Johns Hopkins Cricket Research Could Lead to a New Generation of Robots


[music] “The Blue Danube” waltz Watching these animals in slow motion is exactly like watching an elegant ballet happening
in front of you. The way they control their flight in the air
is very much like a ballerina would do. They really are masters of aerodynamics. [music] “The Blue Danube” waltz My name is Rajat MIttal. I’m a professor of mechanical engineering
at Johns Hopkins University. I want to understand the engineering aspects
of these creatures and how they’re able to do what they’re able to do. [Emily Palmer]: So we’re studying spider crickets. They don’t actually have wings like most field
crickets would. So we’re looking at the way they move their
body and move their limbs to stabilize their posture during a jump up to 75 or 80 times
their body length. We set the cameras up to take a ten second
long video.
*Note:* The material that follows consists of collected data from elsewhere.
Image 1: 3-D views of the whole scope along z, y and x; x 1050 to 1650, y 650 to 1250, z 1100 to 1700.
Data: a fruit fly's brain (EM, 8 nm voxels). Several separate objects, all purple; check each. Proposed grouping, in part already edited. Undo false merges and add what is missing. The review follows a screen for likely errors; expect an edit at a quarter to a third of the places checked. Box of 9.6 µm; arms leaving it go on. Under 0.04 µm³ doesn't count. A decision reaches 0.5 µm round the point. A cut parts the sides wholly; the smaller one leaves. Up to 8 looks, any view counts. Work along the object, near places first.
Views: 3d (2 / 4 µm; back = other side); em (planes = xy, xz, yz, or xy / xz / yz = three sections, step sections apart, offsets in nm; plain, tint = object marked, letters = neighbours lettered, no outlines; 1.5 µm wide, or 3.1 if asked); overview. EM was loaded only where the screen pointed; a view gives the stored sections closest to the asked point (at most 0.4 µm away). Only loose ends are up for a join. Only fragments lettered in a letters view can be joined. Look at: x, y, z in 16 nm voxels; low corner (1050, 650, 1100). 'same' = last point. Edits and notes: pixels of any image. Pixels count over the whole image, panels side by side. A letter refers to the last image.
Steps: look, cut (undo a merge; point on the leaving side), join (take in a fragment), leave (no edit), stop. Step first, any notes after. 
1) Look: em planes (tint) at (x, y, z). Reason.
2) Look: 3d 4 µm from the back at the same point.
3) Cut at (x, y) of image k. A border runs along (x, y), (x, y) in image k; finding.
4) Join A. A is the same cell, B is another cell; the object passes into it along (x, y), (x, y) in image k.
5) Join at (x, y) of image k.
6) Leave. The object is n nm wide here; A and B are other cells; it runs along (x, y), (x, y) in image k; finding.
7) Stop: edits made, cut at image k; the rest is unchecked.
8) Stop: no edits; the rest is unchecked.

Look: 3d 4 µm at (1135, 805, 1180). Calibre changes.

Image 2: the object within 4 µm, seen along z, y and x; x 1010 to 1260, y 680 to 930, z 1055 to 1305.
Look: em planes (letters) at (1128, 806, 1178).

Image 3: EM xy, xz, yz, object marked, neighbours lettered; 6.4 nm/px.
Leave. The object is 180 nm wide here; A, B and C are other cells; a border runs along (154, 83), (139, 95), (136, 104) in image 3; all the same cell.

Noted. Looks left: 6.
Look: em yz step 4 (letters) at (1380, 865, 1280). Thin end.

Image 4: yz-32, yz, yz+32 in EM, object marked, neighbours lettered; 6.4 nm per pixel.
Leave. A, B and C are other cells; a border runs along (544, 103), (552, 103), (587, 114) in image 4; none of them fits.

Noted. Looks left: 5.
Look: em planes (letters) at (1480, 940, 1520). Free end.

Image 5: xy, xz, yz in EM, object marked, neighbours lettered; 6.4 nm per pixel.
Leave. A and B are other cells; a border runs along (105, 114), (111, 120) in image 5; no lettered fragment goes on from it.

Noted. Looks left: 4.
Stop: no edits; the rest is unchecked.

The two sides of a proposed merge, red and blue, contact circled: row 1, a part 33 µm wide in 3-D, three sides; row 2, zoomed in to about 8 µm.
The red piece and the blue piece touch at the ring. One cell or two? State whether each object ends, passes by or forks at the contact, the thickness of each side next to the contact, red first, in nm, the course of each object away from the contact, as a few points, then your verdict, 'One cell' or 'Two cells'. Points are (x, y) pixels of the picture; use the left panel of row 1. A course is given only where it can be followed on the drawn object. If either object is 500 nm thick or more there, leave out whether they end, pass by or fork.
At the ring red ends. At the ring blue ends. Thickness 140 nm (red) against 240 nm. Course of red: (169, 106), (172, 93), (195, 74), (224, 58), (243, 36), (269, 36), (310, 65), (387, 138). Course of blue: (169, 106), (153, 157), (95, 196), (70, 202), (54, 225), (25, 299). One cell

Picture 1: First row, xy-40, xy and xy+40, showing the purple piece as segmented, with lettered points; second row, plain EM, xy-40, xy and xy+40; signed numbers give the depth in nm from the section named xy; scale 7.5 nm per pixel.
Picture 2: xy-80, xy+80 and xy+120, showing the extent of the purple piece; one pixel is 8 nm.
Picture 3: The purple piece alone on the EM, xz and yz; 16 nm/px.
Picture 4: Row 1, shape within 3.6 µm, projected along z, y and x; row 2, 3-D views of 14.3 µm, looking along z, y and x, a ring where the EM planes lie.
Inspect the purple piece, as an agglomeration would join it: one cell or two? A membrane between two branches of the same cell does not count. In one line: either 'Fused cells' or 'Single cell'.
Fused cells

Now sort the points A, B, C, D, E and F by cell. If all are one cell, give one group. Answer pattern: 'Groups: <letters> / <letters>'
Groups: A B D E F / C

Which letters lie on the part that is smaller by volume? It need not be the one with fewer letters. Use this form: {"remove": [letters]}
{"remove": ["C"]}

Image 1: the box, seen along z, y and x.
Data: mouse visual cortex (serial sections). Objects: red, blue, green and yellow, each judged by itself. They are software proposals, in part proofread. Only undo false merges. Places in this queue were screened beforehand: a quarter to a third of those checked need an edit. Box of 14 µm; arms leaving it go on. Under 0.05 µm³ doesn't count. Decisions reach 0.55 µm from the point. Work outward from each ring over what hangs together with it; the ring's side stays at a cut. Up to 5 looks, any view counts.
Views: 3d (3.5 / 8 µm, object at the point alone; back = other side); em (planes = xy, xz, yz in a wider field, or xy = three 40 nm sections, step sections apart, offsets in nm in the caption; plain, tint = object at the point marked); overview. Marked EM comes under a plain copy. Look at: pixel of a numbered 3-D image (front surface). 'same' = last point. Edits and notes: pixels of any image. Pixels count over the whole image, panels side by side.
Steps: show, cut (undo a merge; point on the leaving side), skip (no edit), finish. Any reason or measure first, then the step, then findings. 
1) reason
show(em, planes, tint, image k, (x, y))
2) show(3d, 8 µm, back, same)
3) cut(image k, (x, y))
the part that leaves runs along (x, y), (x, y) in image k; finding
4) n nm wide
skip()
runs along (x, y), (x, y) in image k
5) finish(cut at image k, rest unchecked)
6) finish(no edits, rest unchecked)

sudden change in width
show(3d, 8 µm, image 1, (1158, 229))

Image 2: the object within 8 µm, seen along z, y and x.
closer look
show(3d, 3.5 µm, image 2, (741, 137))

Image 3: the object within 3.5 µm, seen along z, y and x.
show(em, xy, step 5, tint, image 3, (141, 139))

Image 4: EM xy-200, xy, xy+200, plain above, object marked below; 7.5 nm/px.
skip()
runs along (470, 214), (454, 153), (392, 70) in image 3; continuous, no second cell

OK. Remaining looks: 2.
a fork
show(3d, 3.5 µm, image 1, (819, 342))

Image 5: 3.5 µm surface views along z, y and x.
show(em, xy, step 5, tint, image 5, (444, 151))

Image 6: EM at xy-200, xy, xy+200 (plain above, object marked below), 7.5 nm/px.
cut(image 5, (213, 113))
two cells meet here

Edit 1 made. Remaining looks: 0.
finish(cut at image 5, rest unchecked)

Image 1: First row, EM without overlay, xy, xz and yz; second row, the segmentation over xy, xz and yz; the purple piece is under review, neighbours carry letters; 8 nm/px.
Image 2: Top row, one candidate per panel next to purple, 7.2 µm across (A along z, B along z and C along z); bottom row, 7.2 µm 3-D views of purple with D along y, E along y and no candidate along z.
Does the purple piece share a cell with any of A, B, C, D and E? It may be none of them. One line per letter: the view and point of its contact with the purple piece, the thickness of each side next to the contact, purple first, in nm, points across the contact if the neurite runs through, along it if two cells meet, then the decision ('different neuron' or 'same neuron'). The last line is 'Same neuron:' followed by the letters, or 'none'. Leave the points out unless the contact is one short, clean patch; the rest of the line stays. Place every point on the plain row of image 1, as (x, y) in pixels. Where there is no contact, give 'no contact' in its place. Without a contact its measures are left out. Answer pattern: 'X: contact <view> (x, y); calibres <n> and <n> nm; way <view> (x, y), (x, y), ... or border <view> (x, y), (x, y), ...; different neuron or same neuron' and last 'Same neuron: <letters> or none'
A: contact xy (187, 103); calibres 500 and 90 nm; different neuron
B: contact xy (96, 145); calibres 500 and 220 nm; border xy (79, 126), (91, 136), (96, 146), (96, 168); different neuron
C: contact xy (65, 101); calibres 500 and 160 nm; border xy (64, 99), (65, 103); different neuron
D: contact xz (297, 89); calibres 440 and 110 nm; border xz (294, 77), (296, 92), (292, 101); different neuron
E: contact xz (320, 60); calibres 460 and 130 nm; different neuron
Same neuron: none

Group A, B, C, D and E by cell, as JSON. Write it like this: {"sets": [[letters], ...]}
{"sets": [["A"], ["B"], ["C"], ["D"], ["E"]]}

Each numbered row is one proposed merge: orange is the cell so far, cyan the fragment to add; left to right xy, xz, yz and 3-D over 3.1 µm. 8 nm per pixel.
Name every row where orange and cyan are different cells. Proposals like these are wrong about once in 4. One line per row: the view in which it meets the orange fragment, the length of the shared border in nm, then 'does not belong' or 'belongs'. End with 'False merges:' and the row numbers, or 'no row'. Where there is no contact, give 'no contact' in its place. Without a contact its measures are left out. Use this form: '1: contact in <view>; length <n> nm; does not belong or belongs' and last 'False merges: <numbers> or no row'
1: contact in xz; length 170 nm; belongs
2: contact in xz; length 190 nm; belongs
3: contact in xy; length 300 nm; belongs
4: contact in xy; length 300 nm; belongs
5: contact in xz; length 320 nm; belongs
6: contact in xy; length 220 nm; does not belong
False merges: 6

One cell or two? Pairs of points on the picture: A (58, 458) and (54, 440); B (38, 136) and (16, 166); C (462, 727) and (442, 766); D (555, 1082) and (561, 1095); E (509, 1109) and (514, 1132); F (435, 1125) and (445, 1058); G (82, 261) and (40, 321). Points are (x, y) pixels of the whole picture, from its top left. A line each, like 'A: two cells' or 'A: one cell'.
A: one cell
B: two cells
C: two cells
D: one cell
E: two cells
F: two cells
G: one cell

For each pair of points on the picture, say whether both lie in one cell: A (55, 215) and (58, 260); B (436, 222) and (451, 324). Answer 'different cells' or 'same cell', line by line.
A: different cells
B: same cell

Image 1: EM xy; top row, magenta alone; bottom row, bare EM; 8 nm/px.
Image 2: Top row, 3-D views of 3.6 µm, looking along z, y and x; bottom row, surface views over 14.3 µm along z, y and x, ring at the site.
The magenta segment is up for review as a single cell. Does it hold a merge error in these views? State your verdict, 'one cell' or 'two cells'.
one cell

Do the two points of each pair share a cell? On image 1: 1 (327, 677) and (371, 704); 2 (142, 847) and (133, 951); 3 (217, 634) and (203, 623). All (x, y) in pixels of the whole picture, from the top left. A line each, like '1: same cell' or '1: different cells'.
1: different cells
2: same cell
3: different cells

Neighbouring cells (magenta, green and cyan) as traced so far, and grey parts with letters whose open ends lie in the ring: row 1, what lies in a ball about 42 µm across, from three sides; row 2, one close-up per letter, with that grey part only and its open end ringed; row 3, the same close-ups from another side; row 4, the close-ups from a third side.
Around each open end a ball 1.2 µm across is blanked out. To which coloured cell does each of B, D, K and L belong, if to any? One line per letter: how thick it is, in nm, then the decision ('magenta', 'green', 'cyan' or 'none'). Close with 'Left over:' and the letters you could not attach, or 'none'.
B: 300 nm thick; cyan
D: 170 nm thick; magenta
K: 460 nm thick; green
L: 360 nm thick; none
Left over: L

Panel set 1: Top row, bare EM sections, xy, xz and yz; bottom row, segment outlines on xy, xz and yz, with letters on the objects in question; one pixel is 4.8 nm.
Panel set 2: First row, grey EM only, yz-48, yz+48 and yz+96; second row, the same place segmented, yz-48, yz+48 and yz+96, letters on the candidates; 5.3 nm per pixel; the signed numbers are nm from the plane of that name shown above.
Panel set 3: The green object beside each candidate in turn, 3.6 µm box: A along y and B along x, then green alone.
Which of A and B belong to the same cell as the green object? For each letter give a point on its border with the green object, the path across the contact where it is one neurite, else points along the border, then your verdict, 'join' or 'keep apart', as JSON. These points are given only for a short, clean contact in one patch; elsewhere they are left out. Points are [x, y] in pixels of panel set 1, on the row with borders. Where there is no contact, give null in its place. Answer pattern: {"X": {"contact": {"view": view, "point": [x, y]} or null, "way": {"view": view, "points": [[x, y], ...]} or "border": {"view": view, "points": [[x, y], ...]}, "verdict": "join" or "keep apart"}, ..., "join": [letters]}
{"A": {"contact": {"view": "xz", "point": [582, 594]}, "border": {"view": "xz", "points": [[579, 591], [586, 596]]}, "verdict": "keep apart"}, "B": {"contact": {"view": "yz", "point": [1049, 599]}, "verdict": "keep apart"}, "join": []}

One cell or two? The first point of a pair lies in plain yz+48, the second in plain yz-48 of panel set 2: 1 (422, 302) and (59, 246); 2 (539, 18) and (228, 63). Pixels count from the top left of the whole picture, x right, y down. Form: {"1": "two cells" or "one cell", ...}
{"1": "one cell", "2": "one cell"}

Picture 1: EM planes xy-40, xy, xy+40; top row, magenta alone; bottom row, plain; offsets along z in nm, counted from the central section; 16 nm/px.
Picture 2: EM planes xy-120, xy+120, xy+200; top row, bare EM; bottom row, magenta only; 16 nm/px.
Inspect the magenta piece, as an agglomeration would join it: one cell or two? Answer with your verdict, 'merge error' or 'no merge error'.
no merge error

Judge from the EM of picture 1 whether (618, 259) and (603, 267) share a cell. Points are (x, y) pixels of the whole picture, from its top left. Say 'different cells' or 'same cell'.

We’re able to capture them in slow motion
very accurately. From there we pull it into a motion tracking
software. [Nico Deshler]: And using this program we get to recreate
the jump in three dimensions. This 3D model basically allows us to determine
the different forces acting upon the cricket. [music] “The Blue Danube” waltz [Rajat]: What we found that we didn’t expect was that
on the first part of the flight they actually streamline themselves to maximize the distance
that they are going to travel. But once they reach the apex of their trajectory they immediately transition to kind of a stabilization posture. Now the next thing is to land nicely. Ultimately the application would be in really
tiny robots jumping robots over uneven terrain. [earthquake rumble] [Rajat]: You can imagine a situation where there’s an earthquake and we want to send in an army
of micro-robots to search for injured people and you can imagine how complicated that environment
would be. A small micro-robot inspired by these insects
could potentially navigate this kind of terrain in a much more effective manner. [music] “The Blue Danube” waltz It’s only when you slow these critters down
that you really start to see the beauty and the intricacy of the way they move. [Emily]: It’s kind of beautiful in a really weird way that you wouldn’t expect to see beauty most of the time.